* [EXERCISE AIM]
Scan the entries for the word "program". Every line that has it should be copied.

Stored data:
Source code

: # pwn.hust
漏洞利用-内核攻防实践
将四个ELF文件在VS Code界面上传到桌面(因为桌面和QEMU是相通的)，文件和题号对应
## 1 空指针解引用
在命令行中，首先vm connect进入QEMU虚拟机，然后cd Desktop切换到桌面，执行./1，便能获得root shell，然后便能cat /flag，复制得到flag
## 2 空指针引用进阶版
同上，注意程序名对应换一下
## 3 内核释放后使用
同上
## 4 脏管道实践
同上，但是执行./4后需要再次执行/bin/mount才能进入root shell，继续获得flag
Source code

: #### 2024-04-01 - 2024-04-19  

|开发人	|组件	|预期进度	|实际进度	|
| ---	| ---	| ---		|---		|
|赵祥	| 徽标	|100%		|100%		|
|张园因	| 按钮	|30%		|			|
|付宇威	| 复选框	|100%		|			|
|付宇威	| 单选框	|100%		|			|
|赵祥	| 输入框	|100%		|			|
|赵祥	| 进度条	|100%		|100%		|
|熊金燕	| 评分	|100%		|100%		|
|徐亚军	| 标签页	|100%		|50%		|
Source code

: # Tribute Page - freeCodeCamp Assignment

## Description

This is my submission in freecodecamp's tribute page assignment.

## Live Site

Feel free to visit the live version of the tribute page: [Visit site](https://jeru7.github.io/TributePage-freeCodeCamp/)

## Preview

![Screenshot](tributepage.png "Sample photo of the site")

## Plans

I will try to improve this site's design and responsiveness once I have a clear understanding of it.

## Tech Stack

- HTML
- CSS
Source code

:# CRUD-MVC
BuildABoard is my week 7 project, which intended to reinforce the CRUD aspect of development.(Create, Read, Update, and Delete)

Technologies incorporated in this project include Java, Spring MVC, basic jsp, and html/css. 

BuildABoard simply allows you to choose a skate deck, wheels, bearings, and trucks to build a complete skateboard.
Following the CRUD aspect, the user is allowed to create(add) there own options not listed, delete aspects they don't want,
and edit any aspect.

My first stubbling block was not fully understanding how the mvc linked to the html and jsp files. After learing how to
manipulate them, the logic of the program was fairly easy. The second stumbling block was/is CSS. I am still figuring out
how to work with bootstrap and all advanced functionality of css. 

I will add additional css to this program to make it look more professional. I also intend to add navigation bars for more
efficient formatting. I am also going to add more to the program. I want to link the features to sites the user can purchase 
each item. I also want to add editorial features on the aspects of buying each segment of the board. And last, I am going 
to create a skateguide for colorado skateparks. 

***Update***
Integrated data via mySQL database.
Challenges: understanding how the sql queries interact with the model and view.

* [RESPONSE TO THE TASK]
manipulate them, the logic of the program was fairly easy. The second stumbling block was/is CSS. I am still figuring out
I will add additional css to this program to make it look more professional. I also intend to add navigation bars for more
efficient formatting. I am also going to add more to the program. I want to link the features to sites the user can purchase 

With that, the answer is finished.